Study unveils mechanisms behind levodopa-induced dyskinesia
Findings point to potential role of ketamine in restoring movement regulation
The motor cortex, a brain region responsible for movement control, becomes disconnected in levodopa-induced dyskinesia (LID), the uncontrolled movements that occur as a side effect of the drug levodopa in Parkinson’s disease, a study found.
Ketamine, an anesthetic used to alleviate LID, was found to restore the motor cortex’s ability to regulate movement.
The study, “Decoupling of motor cortex to movement in Parkinson’s dyskinesia rescued by sub-anaesthetic ketamine,” was published in Brain.
Levodopa is a standard treatment to manage Parkinson’s motor symptoms such as stiffness and slow movements. But prolonged use of levodopa can lead to LID, which is characterized by abnormal, involuntary muscle contractions and movements.

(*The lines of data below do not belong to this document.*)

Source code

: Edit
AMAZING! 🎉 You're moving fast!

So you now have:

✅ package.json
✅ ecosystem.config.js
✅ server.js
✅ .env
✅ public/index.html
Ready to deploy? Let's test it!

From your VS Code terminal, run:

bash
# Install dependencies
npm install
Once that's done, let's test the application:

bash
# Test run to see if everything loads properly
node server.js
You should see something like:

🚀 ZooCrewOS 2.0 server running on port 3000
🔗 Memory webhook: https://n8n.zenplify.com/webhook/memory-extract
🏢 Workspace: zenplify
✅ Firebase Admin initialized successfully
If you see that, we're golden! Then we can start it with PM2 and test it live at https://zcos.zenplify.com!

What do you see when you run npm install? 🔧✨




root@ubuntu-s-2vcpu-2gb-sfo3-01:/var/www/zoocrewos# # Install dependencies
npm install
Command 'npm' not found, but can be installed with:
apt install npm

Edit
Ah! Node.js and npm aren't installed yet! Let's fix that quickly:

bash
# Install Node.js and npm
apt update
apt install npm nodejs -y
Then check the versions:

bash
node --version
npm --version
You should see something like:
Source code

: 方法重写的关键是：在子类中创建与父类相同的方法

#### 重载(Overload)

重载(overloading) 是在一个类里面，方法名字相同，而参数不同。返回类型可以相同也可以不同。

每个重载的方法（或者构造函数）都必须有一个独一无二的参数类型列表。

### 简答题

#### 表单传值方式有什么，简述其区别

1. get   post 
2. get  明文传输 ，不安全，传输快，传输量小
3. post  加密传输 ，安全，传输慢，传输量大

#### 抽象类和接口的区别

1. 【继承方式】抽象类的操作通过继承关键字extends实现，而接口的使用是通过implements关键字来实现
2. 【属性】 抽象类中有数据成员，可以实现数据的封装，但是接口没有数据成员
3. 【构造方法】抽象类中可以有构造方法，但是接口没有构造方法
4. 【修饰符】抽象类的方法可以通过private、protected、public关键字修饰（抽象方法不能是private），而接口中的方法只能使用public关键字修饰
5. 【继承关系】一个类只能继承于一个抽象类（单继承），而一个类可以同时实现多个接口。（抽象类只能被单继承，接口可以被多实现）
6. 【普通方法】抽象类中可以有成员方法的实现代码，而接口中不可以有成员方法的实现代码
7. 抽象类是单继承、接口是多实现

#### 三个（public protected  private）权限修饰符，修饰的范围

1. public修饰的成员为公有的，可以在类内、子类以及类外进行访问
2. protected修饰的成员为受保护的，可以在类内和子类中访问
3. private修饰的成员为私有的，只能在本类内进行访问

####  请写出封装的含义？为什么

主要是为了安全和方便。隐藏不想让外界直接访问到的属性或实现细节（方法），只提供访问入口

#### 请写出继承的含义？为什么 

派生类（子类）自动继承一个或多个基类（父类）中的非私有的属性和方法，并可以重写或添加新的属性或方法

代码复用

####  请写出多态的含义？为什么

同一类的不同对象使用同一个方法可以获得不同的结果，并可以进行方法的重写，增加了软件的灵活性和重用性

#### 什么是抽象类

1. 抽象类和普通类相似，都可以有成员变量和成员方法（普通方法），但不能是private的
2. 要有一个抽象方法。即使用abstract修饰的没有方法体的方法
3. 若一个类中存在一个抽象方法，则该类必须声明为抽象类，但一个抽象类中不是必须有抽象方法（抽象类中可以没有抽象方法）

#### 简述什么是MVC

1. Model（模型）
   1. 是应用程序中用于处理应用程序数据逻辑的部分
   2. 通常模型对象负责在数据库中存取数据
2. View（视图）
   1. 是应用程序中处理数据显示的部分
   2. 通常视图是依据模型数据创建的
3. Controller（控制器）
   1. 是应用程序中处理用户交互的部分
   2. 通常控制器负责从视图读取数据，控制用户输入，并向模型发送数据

The prevailing view is that these uncontrollable movements are generated from the motor cortex. The study’s results showed a more indirect link.
80 billion neurons
Researchers at the University of Arizona recorded the activity from thousands of neurons in the motor cortexes of rats, hoping to shed light on the relationship.
“There are about 80 billion neurons in the brain, and they hardly shut up at any point,” Abhilasha Vishwanath, PhD, a postdoctoral research associate at the University of Arizona and the study’s first author, said in a university press release. “So, there are a lot of interactions between these cells that are ongoing all the time,”
The researchers found that the activity, or firing, of these neurons had little correlation with the aberrant movements that characterize LID. Overall, this suggested a “disconnection” of the motor cortex, rather than a direct cause of such aberrant movements, the university said.
“It’s like an orchestra where the conductor goes on vacation,” said Stephen Cowen, PhD, associate professor in the university’s psychology department and the study’s lead author. “Without the motor cortex properly coordinating movement, downstream neural circuits are left to spontaneously generate these problematic movements on their own.”
The researchers also unveiled the mechanisms underlying the therapeutic potential of ketamine. They found that ketamine, when given at sub-anesthetic doses, may assist in interrupting the abnormal repetitive electrical activity in the brain associated with dyskinesia, potentially enabling the motor cortex to regain better control over movement.
According to Cowen, ketamine works in two ways. First, it disrupts the abnormal electrical patterns associated with dyskinesia. Then, in the hours or days that follow, it initiates slower processes that promote long-lasting changes in brain cell connectivity and activity, a phenomenon known as neuroplasticity. This neuroplasticity allows neurons to form new connections and reinforce existing ones, extending ketamine’s impact beyond its immediate effects.
A single dose of ketamine can yield benefits that persist for several months, according to Vishwanath.
The university said the findings strengthen the potential therapeutic potential of ketamine. Early, promising data from a Phase 2 clinical trial (NCT04912115) showed that a single dose of low-dose ketamine infusion eased levodopa-induced dyskinesia in patients with Parkinson’s disease for several weeks. Low-dose ketamine was well tolerated, and side effects were mild or moderate. No serious side effects were reported.
Another Phase 2 trial is ongoing at the University of Arizona, where researchers are also testing low doses of ketamine in Parkinson’s patients.
Ketamine dosing could be optimized to maintain therapeutic benefits while minimizing side effects, Cowen said. The study’s insights into the role of the motor cortex in dyskinesia may also pave the way for entirely new treatment strategies, he said.
“By understanding the basic neurobiology underlying how ketamine helps these dyskinetic individuals, we might be able to better treat levodopa-induced dyskinesia in the future,” Cowen said.